_Your task_.
Starting at the line that holds "70,87 | 70,87 |" and stopping at the line that holds "70,75 | 70,75 |", restate the records below word for word, with both of those lines included.

-----

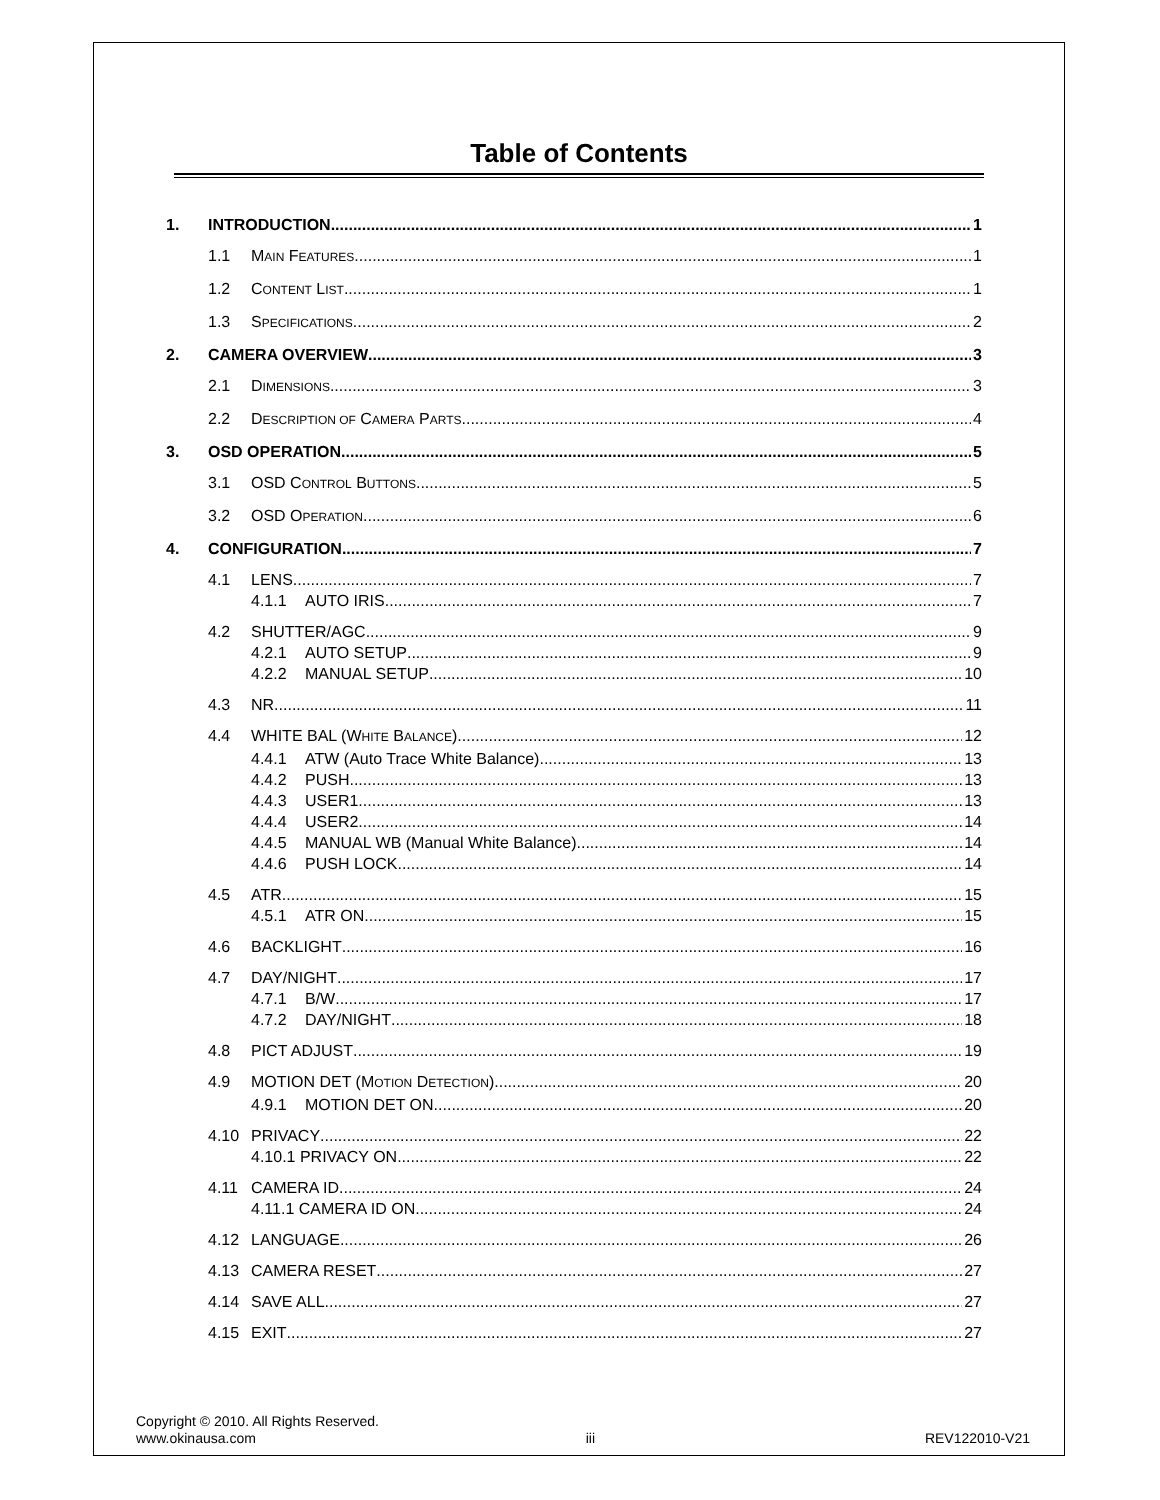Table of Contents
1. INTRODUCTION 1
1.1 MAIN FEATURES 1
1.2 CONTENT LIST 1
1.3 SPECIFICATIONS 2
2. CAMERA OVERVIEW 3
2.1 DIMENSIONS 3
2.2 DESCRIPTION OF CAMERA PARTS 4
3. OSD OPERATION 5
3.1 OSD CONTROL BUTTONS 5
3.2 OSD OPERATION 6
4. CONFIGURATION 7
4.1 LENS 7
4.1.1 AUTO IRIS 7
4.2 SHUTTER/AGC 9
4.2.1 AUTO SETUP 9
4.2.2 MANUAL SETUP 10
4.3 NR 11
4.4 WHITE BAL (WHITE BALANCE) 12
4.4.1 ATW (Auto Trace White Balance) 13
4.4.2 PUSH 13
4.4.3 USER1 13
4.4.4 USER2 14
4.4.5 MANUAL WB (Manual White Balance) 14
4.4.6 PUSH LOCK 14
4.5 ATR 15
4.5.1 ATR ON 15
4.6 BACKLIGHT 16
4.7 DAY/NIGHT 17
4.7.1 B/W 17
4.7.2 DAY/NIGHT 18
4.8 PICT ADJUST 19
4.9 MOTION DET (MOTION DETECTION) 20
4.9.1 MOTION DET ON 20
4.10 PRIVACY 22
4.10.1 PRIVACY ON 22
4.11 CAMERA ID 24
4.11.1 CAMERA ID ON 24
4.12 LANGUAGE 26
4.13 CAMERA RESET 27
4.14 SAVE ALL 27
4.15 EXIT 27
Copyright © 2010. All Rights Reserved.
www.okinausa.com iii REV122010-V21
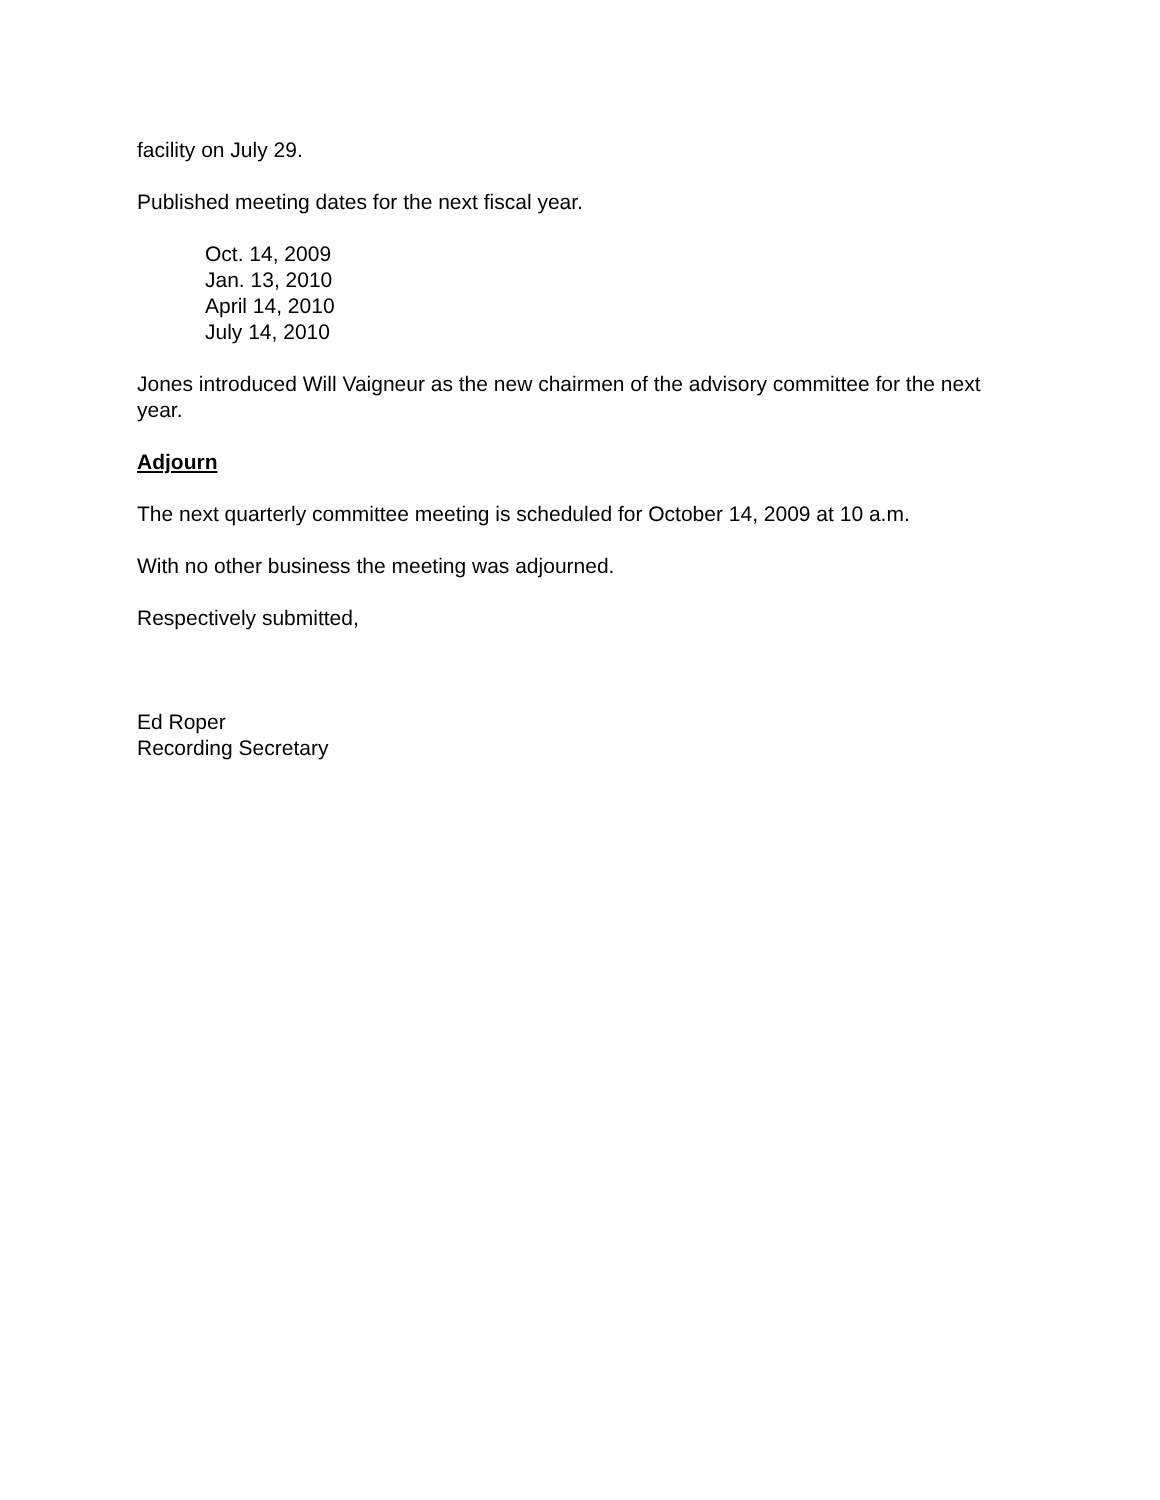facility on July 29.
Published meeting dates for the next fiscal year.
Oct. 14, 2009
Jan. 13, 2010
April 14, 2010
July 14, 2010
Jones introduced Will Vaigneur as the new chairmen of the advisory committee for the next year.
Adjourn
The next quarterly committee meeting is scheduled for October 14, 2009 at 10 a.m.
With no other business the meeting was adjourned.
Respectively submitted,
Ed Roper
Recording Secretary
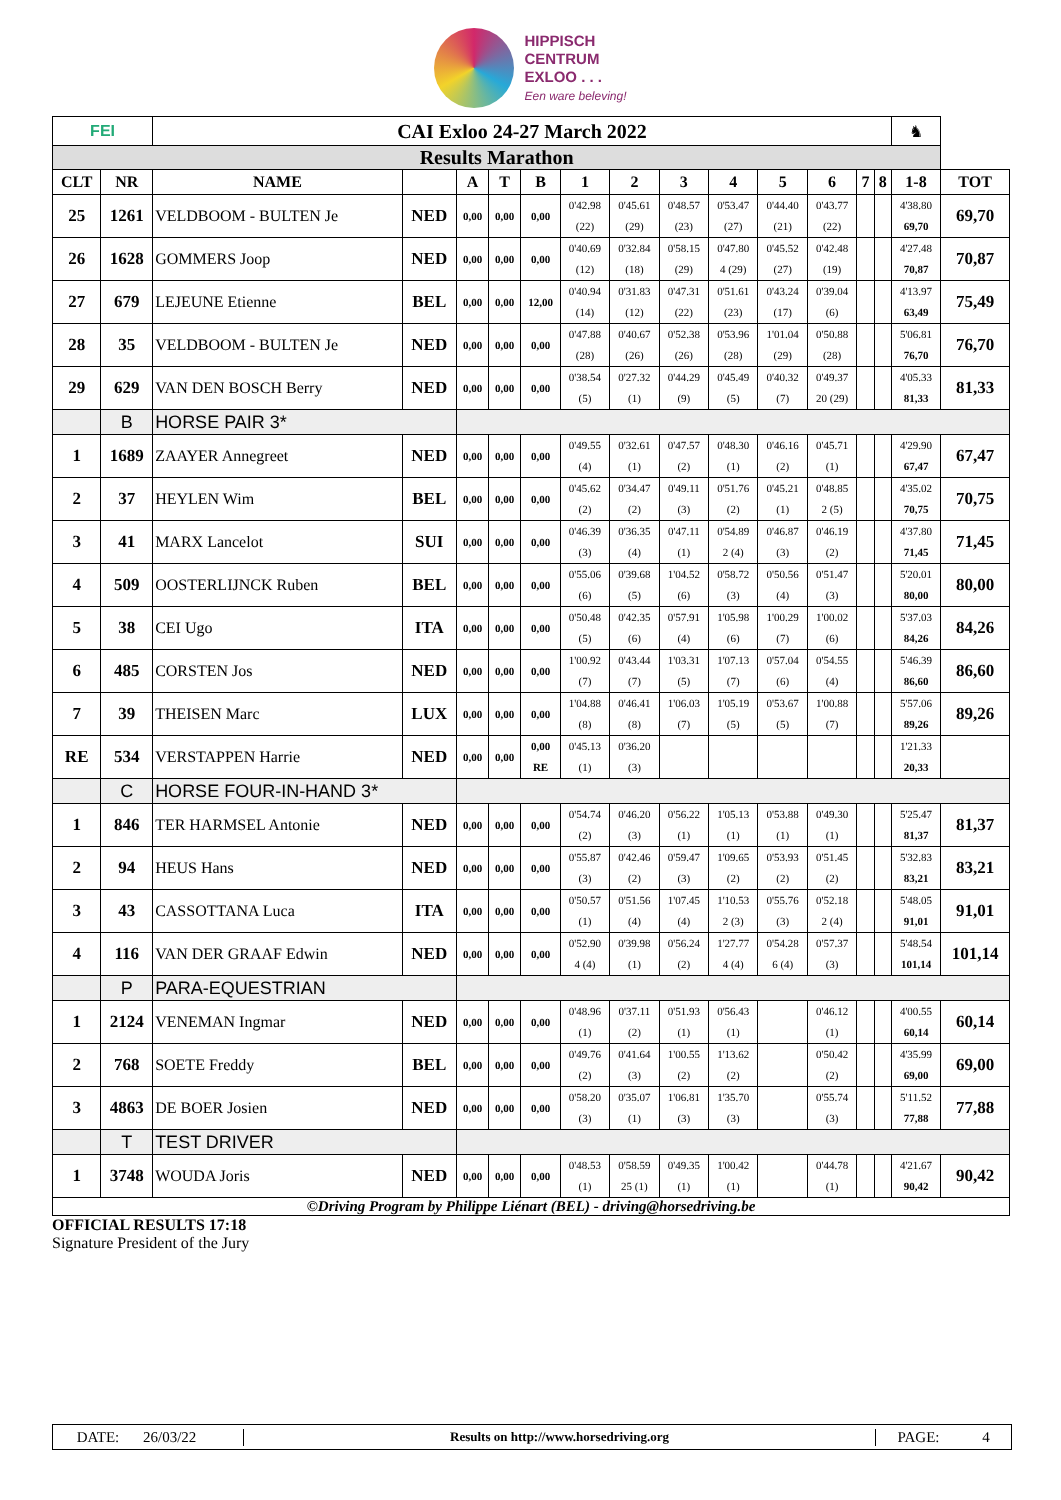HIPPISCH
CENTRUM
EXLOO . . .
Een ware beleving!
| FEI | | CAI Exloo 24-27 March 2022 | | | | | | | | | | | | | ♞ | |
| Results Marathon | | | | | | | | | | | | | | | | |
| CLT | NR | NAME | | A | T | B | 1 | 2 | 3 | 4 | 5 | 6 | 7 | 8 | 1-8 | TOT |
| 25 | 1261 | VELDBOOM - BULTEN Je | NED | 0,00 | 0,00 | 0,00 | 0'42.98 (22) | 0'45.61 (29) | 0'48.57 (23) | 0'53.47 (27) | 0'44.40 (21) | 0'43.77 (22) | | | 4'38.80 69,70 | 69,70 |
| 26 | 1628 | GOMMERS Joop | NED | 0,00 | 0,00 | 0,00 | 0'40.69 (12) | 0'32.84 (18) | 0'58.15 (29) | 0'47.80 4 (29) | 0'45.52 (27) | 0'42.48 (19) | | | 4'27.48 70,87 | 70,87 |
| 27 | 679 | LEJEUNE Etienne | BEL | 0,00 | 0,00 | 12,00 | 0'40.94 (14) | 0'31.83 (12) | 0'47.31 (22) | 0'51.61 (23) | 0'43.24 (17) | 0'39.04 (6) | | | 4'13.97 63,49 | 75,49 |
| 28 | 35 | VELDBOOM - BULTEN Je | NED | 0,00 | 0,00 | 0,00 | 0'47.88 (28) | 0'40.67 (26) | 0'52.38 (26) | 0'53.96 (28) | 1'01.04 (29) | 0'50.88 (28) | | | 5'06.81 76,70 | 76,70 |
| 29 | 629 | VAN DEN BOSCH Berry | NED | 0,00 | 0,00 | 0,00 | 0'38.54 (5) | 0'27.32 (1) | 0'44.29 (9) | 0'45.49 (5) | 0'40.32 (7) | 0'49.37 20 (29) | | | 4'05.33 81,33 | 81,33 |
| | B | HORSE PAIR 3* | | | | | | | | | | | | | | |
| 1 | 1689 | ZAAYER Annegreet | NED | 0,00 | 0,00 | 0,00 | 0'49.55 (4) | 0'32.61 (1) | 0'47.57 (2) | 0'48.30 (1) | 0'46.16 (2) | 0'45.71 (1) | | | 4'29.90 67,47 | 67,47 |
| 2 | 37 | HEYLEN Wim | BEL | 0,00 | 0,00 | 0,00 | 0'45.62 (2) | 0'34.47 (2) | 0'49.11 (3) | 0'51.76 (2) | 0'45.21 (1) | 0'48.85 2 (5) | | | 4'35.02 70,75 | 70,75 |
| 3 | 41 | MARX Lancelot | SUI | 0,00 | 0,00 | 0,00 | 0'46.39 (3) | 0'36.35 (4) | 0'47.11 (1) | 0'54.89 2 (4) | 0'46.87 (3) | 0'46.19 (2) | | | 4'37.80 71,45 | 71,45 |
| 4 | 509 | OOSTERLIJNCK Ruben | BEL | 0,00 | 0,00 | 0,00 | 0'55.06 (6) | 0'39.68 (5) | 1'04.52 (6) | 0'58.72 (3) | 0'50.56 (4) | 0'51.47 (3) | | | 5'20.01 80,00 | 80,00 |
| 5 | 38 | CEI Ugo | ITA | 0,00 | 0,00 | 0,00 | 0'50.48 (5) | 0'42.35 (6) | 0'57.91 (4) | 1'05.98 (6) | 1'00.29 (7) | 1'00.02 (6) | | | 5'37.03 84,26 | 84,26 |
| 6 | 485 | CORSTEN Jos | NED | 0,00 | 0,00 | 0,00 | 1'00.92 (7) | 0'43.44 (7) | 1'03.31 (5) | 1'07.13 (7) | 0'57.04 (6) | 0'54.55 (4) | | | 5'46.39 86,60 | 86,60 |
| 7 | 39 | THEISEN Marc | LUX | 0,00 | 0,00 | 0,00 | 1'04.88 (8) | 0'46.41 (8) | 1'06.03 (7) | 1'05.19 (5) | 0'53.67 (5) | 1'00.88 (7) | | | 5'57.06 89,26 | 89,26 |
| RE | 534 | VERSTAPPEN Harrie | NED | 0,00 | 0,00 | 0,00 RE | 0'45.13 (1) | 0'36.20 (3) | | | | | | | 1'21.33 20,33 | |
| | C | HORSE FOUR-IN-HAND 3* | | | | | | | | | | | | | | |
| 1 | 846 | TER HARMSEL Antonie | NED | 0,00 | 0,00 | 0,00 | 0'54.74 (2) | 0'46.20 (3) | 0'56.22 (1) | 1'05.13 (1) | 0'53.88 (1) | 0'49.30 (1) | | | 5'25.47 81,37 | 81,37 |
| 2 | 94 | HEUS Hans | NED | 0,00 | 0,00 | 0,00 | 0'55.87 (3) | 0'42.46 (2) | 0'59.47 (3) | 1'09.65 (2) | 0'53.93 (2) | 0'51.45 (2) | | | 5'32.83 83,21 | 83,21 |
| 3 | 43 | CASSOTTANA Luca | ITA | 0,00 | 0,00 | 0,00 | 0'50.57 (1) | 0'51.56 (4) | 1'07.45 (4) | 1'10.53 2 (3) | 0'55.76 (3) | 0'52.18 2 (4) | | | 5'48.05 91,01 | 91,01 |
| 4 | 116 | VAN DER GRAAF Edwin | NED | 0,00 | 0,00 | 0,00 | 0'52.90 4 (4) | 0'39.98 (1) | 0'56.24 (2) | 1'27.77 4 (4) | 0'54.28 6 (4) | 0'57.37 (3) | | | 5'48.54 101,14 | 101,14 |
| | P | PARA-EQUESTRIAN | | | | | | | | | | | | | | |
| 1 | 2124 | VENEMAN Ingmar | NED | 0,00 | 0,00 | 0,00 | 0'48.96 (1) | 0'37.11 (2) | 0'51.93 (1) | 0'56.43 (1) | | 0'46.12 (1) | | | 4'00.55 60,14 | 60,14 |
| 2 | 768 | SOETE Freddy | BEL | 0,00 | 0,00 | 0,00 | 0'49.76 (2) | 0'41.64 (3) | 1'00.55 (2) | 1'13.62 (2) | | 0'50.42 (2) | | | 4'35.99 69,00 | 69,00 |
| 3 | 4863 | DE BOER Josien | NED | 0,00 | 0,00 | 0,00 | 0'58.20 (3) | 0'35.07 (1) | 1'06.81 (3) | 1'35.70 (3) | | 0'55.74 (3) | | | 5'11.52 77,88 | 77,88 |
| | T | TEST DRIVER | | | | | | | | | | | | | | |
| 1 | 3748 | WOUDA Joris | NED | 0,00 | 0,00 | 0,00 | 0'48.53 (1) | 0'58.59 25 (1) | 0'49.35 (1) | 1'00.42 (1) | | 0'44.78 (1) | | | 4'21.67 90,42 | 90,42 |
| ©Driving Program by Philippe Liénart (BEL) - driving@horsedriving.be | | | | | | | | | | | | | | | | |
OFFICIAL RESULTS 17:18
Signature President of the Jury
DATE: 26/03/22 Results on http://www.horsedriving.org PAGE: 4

-----

_Exercise output_.
| 26 | 1628 | GOMMERS Joop | NED | 0,00 | 0,00 | 0,00 | 0'40.69 (12) | 0'32.84 (18) | 0'58.15 (29) | 0'47.80 4 (29) | 0'45.52 (27) | 0'42.48 (19) | | | 4'27.48 70,87 | 70,87 |
| 27 | 679 | LEJEUNE Etienne | BEL | 0,00 | 0,00 | 12,00 | 0'40.94 (14) | 0'31.83 (12) | 0'47.31 (22) | 0'51.61 (23) | 0'43.24 (17) | 0'39.04 (6) | | | 4'13.97 63,49 | 75,49 |
| 28 | 35 | VELDBOOM - BULTEN Je | NED | 0,00 | 0,00 | 0,00 | 0'47.88 (28) | 0'40.67 (26) | 0'52.38 (26) | 0'53.96 (28) | 1'01.04 (29) | 0'50.88 (28) | | | 5'06.81 76,70 | 76,70 |
| 29 | 629 | VAN DEN BOSCH Berry | NED | 0,00 | 0,00 | 0,00 | 0'38.54 (5) | 0'27.32 (1) | 0'44.29 (9) | 0'45.49 (5) | 0'40.32 (7) | 0'49.37 20 (29) | | | 4'05.33 81,33 | 81,33 |
| | B | HORSE PAIR 3* | | | | | | | | | | | | | | |
| 1 | 1689 | ZAAYER Annegreet | NED | 0,00 | 0,00 | 0,00 | 0'49.55 (4) | 0'32.61 (1) | 0'47.57 (2) | 0'48.30 (1) | 0'46.16 (2) | 0'45.71 (1) | | | 4'29.90 67,47 | 67,47 |
| 2 | 37 | HEYLEN Wim | BEL | 0,00 | 0,00 | 0,00 | 0'45.62 (2) | 0'34.47 (2) | 0'49.11 (3) | 0'51.76 (2) | 0'45.21 (1) | 0'48.85 2 (5) | | | 4'35.02 70,75 | 70,75 |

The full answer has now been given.